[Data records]
☆ ☆ ☆ ☆ ☆

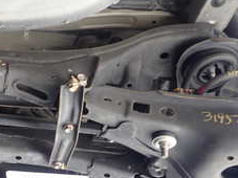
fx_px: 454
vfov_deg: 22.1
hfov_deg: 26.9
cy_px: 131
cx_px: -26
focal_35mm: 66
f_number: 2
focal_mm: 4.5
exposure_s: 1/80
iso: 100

☆ ☆ ☆ ☆ ☆

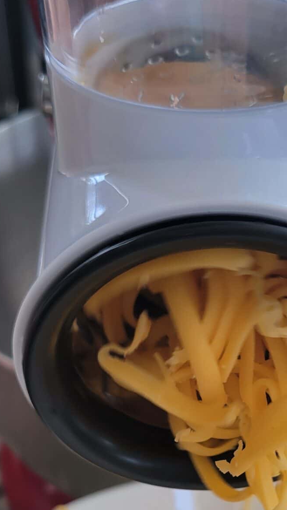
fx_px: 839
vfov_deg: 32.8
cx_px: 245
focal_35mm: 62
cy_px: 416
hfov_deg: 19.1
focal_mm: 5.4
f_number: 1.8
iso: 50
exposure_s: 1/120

☆ ☆ ☆ ☆ ☆

What is required: Begin at the line that has "focal_35mm: 62" in the entries above; stop after the line that has "exposure_s: 1/120". Transcribe exactly those lines and no others.

Response:
focal_35mm: 62
cy_px: 416
hfov_deg: 19.1
focal_mm: 5.4
f_number: 1.8
iso: 50
exposure_s: 1/120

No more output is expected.